-- Given entries follows --
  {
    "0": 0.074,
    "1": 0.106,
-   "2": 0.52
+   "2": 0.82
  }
-- Given entries concluded --
-- Given entries follows --
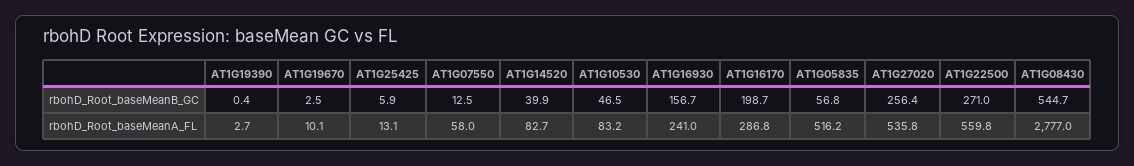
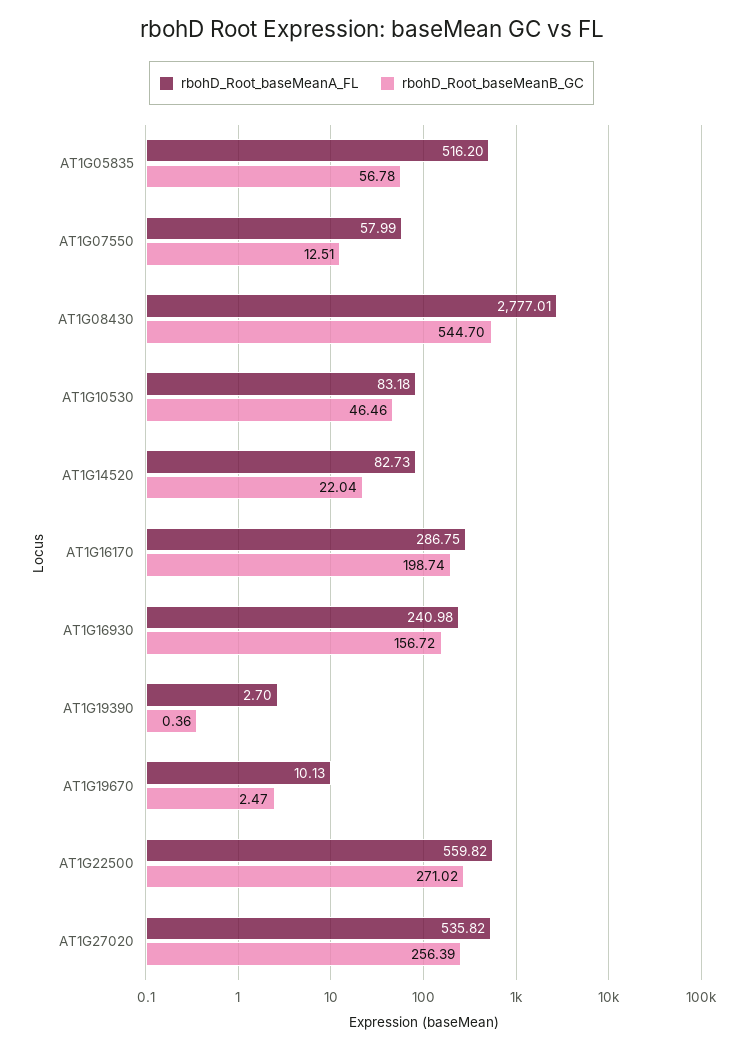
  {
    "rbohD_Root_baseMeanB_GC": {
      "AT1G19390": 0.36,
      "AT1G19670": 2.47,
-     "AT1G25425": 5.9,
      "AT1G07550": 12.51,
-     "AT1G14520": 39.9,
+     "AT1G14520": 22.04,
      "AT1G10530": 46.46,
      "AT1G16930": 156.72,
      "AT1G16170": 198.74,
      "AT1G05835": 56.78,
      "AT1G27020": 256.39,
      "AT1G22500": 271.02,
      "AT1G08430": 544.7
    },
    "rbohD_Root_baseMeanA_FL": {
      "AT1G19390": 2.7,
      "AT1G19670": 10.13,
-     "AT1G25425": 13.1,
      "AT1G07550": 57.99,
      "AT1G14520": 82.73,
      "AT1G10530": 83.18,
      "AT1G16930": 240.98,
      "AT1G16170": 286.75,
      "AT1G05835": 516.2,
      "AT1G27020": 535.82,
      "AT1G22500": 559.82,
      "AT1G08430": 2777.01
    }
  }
-- Given entries concluded --
-- Given entries follows --
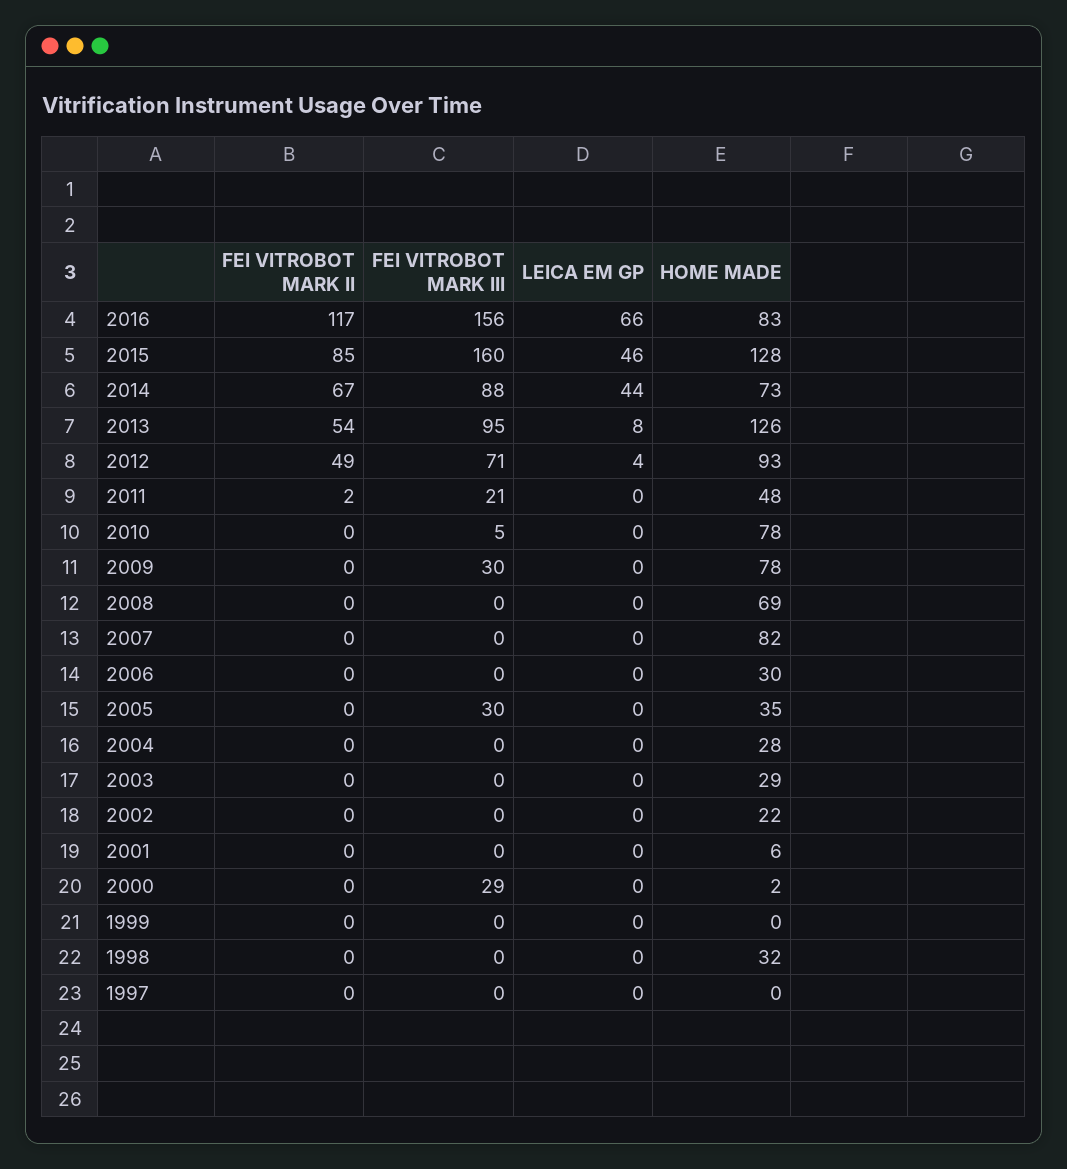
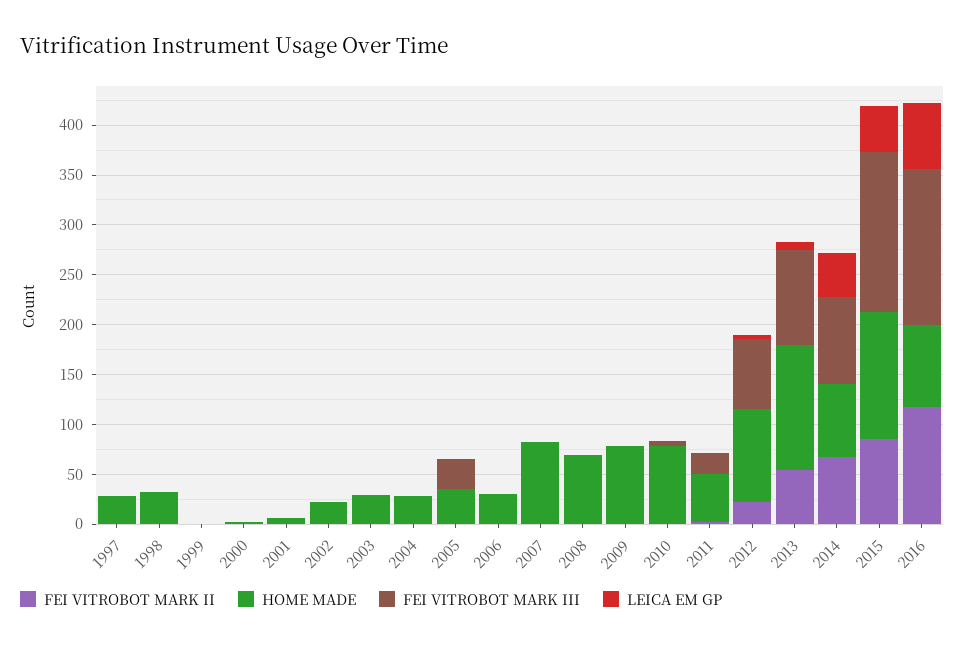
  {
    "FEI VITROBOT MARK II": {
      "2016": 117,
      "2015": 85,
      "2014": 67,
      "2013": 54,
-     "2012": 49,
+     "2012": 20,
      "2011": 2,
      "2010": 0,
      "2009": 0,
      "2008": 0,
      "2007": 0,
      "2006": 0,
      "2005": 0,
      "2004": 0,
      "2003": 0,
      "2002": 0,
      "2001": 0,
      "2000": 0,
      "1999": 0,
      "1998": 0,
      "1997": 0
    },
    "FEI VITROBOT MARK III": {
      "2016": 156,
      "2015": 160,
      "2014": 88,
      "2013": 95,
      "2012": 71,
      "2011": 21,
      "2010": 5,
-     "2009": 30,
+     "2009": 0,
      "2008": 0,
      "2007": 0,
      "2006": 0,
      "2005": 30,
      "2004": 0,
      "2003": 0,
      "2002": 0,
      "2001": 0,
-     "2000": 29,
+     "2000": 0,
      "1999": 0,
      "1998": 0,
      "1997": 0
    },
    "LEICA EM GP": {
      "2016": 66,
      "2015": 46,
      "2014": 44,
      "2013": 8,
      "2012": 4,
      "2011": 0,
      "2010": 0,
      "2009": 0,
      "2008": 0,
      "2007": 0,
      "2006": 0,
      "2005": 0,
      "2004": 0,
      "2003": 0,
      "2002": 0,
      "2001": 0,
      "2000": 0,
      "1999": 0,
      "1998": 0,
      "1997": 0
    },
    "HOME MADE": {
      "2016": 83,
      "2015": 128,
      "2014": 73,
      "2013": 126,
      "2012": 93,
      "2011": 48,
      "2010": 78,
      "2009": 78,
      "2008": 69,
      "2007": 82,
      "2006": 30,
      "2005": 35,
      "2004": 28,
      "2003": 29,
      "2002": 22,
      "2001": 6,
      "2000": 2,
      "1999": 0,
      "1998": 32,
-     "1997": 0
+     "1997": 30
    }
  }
-- Given entries concluded --
Written task: Tally the lines of the entries above that hold the word "MARK"; the number is the whole answer.

Solution to this problem: 2